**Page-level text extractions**
^^^^^^^^
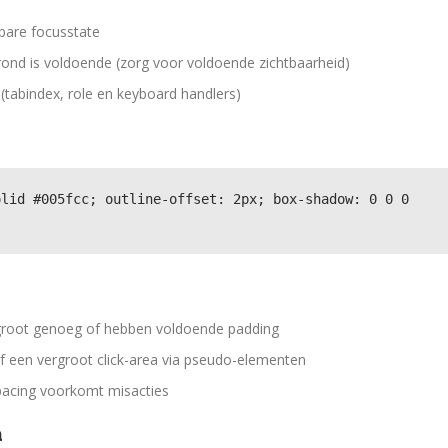
tbare focusstate
rond is voldoende (zorg voor voldoende zichtbaarheid)
tabindex, role en keyboard handlers)
lid #005fcc; outline-offset: 2px; box-shadow: 0 0 0 
 groot genoeg of hebben voldoende padding
 of een vergroot click-area via pseudo-elementen
spacing voorkomt misacties
a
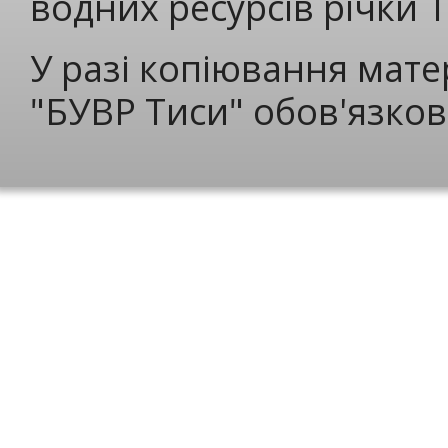
водних ресурсів річки 
У разі копіювання мате
"БУВР Тиси" обов'язков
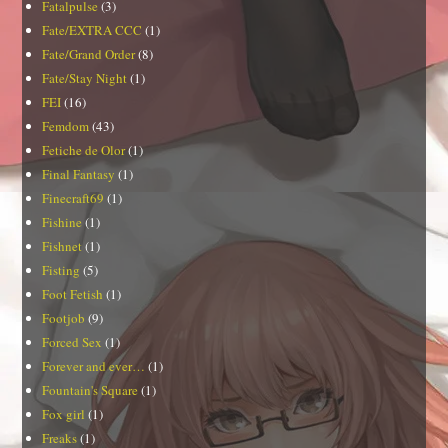
Fatalpulse
(3)
Fate/EXTRA CCC
(1)
Fate/Grand Order
(8)
Fate/Stay Night
(1)
FEI
(16)
Femdom
(43)
Fetiche de Olor
(1)
Final Fantasy
(1)
Finecraft69
(1)
Fishine
(1)
Fishnet
(1)
Fisting
(5)
Foot Fetish
(1)
Footjob
(9)
Forced Sex
(1)
Forever and ever…
(1)
Fountain's Square
(1)
Fox girl
(1)
Freaks
(1)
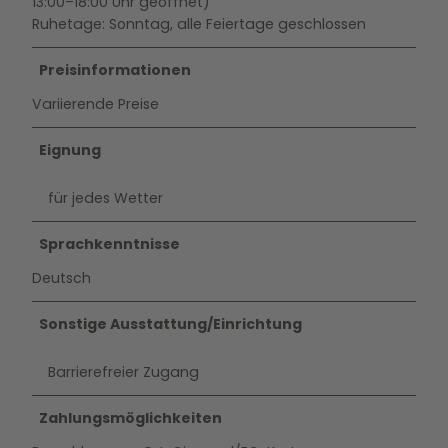
13:00–18:00 Uhr geöffnet)
Ruhetage: Sonntag, alle Feiertage geschlossen
Preisinformationen
Variierende Preise
Eignung
für jedes Wetter
Sprachkenntnisse
Deutsch
Sonstige Ausstattung/Einrichtung
Barrierefreier Zugang
Zahlungsmöglichkeiten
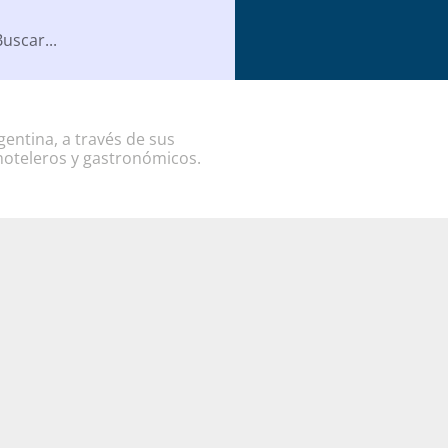
entina, a través de sus
hoteleros y gastronómicos.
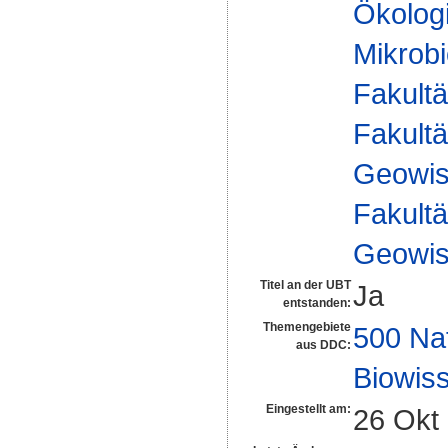
Ökologi
Mikrobi
Fakultä
Fakultä
Geowis
Fakultä
Geowis
Titel an der UBT
Ja
entstanden:
Themengebiete
500 Na
aus DDC:
Biowiss
Eingestellt am:
26 Okt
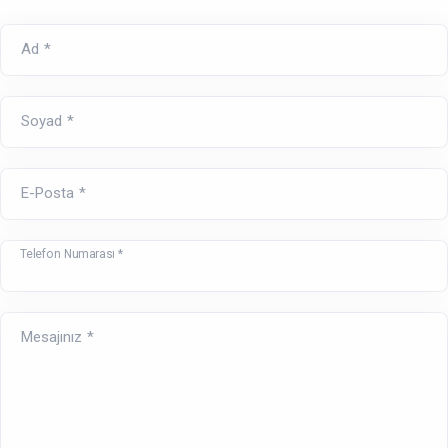
Ad *
Soyad *
E-Posta *
Telefon Numarası *
Mesajınız *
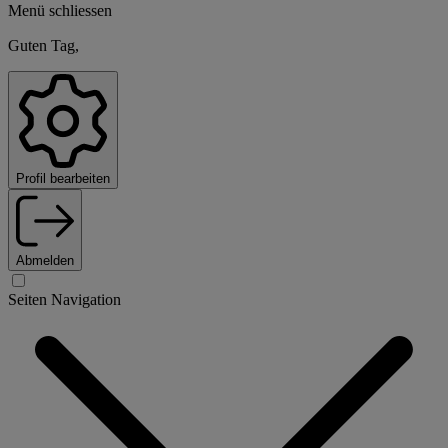
Menü schliessen
Guten Tag,
Profil bearbeiten
Abmelden
Seiten Navigation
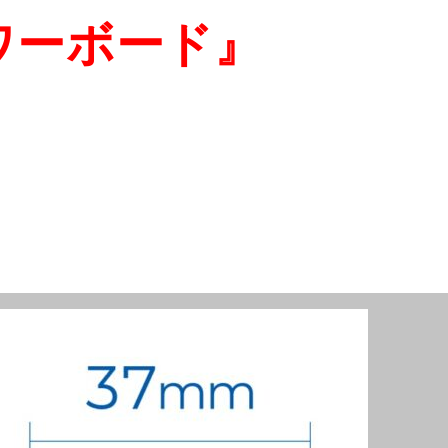
ワーボード』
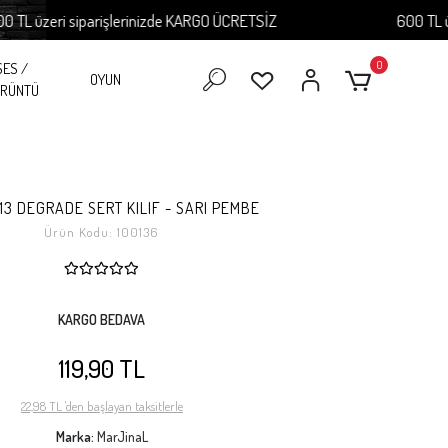
üzeri siparişlerinizde KARGO ÜCRETSİZ
600 TL üzeri 
0
SES /
OYUN
RÜNTÜ
13 DEGRADE SERT KILIF - SARI PEMBE
Ürün Kodu:
100136
KARGO BEDAVA
119,90 TL
22,98 TL 'den başlayan taksitlerle
Marka:
MarJinaL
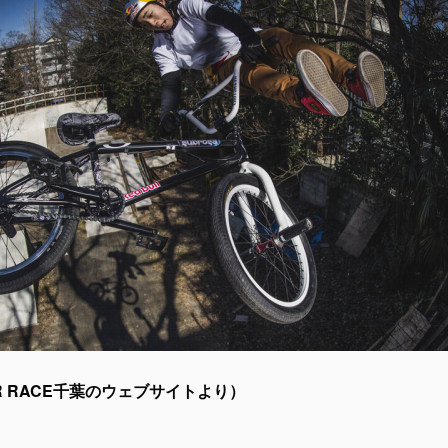
AIR RACE千葉のウェブサイトより）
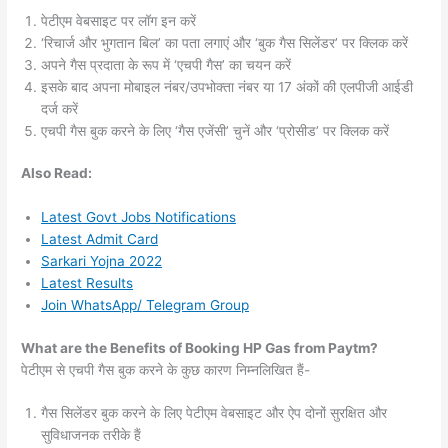
पेटीएम वेबसाइट पर लॉग इन करें
‘रिचार्ज और भुगतान बिल’ का पता लगाएं और ‘बुक गैस सिलेंडर’ पर क्लिक करें
अपने गैस प्रदाता के रूप में ‘एचपी गैस’ का चयन करें
इसके बाद अपना मोबाइल नंबर/उपभोक्ता नंबर या 17 अंकों की एलपीजी आईडी
दर्ज करें
एचपी गैस बुक करने के लिए ‘गैस एजेंसी’ चुनें और ‘प्रोसीड’ पर क्लिक करें
Also
Read:
Latest Govt Jobs Notifications
Latest Admit Card
Sarkari Yojna 2022
Latest Results
Join WhatsApp/ Telegram Group
What are the Benefits of Booking HP Gas from Paytm?
पेटीएम से एचपी गैस बुक करने के कुछ कारण निम्नलिखित हैं-
गैस सिलेंडर बुक करने के लिए पेटीएम वेबसाइट और ऐप दोनों सुरक्षित और
सुविधाजनक तरीके हैं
^^^^^^^^
**Action item**
For each line of the entries that includes "voldoende", show that line.

**Task solution**
rond is voldoende (zorg voor voldoende zichtbaarheid)
 groot genoeg of hebben voldoende padding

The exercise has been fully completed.